• _Text to read_:
-------

A Tale of Two (Docker Multi-Stage Build) Layers

Written by patrickleet | Published 2019/02/26
Tech Story Tags: docker | nodejs | production | kubernetes | nginx | multistage-build | ssr | programming

TLDR Docker is essentially an isolated environment for your code to run in. Just like you would provision a server, you provision a docker container. The Dockerfile is also a great place to run our unit tests, which is why I’ve decided to write the tests first. With tests in place, the next piece is getting our project ready for deployment. Using a multi-stage build is a good security measure as all build tooling is stripped out of the final layer of the Dockerfile.via the TL;DR App

Production Ready Dockerfiles for Node.js using SSR or Nginx

In the last article of this series, we finished adding unit tests to our project to reach 100% code coverage. With tests in place, the next piece is getting our project ready for deployment.
The last thing we need in place to get our application ready for production deployment is a Dockerfile.
The Dockerfile is also a great place to run our unit tests, which is why I’ve decided to write the tests first.

-------

• _Given data_:
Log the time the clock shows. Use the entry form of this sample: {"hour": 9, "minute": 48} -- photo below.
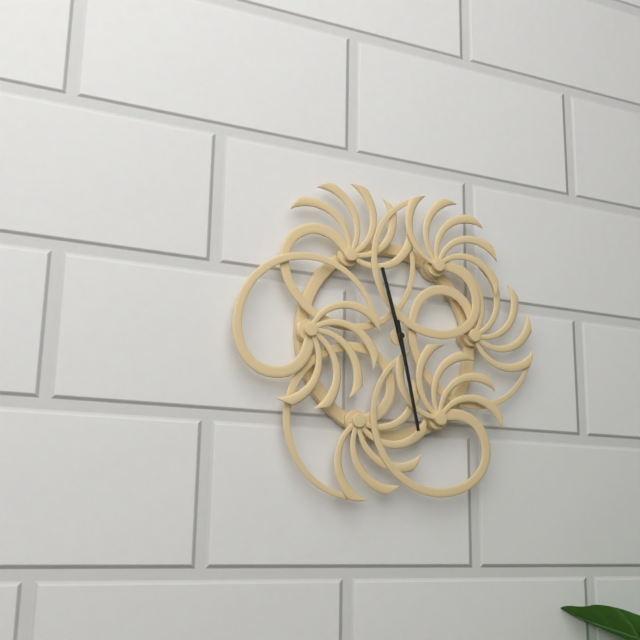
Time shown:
{"hour": 11, "minute": 28}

-------

• _Problems and tasks_:
1) In the Docker article, what makes a multi-stage build a good security measure?
2) Repeat the passage of the Docker article starting at "Production Ready Dockerfiles" and ending at "is a Dockerfile.".

• _Task-by-task answers_:
1) All build tooling is stripped out of the final layer of the Dockerfile.

2)
Production Ready Dockerfiles for Node.js using SSR or Nginx

In the last article of this series, we finished adding unit tests to our project to reach 100% code coverage. With tests in place, the next piece is getting our project ready for deployment.
The last thing we need in place to get our application ready for production deployment is a Dockerfile.